## PROBLEM TO SOLVE
Copy the listing below line for line, keeping every field name and value unchanged.

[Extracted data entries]
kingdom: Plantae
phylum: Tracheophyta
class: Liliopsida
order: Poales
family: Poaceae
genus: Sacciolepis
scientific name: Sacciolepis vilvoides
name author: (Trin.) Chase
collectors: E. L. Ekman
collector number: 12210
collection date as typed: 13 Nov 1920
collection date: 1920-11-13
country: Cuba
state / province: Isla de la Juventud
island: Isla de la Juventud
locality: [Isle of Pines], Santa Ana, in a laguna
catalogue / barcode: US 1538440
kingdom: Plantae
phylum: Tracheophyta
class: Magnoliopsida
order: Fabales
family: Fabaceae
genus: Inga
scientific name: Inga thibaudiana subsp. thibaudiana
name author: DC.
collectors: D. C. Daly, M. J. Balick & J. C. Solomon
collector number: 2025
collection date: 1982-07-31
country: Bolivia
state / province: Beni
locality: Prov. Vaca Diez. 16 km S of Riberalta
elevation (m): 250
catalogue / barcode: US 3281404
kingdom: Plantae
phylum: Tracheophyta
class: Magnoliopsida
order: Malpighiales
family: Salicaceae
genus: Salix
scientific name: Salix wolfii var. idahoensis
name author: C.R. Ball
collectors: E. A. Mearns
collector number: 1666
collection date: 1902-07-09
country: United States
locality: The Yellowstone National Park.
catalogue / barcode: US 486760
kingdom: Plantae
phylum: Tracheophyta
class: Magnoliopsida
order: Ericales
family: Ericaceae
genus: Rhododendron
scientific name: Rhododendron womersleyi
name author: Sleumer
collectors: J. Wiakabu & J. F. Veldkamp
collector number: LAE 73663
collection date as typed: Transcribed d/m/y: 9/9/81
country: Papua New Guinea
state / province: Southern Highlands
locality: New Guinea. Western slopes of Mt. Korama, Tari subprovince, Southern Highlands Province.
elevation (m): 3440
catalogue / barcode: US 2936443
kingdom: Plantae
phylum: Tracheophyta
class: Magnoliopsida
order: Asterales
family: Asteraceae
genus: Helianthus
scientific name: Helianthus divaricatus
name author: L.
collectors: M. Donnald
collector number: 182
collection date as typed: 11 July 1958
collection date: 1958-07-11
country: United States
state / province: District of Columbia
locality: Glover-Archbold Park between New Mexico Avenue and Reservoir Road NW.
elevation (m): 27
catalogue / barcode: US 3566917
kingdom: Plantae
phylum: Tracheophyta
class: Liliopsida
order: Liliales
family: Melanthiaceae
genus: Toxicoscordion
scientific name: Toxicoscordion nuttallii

## EXERCISE OUTPUT
kingdom: Plantae
phylum: Tracheophyta
class: Liliopsida
order: Poales
family: Poaceae
genus: Sacciolepis
scientific name: Sacciolepis vilvoides
name author: (Trin.) Chase
collectors: E. L. Ekman
collector number: 12210
collection date as typed: 13 Nov 1920
collection date: 1920-11-13
country: Cuba
state / province: Isla de la Juventud
island: Isla de la Juventud
locality: [Isle of Pines], Santa Ana, in a laguna
catalogue / barcode: US 1538440
kingdom: Plantae
phylum: Tracheophyta
class: Magnoliopsida
order: Fabales
family: Fabaceae
genus: Inga
scientific name: Inga thibaudiana subsp. thibaudiana
name author: DC.
collectors: D. C. Daly, M. J. Balick & J. C. Solomon
collector number: 2025
collection date: 1982-07-31
country: Bolivia
state / province: Beni
locality: Prov. Vaca Diez. 16 km S of Riberalta
elevation (m): 250
catalogue / barcode: US 3281404
kingdom: Plantae
phylum: Tracheophyta
class: Magnoliopsida
order: Malpighiales
family: Salicaceae
genus: Salix
scientific name: Salix wolfii var. idahoensis
name author: C.R. Ball
collectors: E. A. Mearns
collector number: 1666
collection date: 1902-07-09
country: United States
locality: The Yellowstone National Park.
catalogue / barcode: US 486760
kingdom: Plantae
phylum: Tracheophyta
class: Magnoliopsida
order: Ericales
family: Ericaceae
genus: Rhododendron
scientific name: Rhododendron womersleyi
name author: Sleumer
collectors: J. Wiakabu & J. F. Veldkamp
collector number: LAE 73663
collection date as typed: Transcribed d/m/y: 9/9/81
country: Papua New Guinea
state / province: Southern Highlands
locality: New Guinea. Western slopes of Mt. Korama, Tari subprovince, Southern Highlands Province.
elevation (m): 3440
catalogue / barcode: US 2936443
kingdom: Plantae
phylum: Tracheophyta
class: Magnoliopsida
order: Asterales
family: Asteraceae
genus: Helianthus
scientific name: Helianthus divaricatus
name author: L.
collectors: M. Donnald
collector number: 182
collection date as typed: 11 July 1958
collection date: 1958-07-11
country: United States
state / province: District of Columbia
locality: Glover-Archbold Park between New Mexico Avenue and Reservoir Road NW.
elevation (m): 27
catalogue / barcode: US 3566917
kingdom: Plantae
phylum: Tracheophyta
class: Liliopsida
order: Liliales
family: Melanthiaceae
genus: Toxicoscordion
scientific name: Toxicoscordion nuttallii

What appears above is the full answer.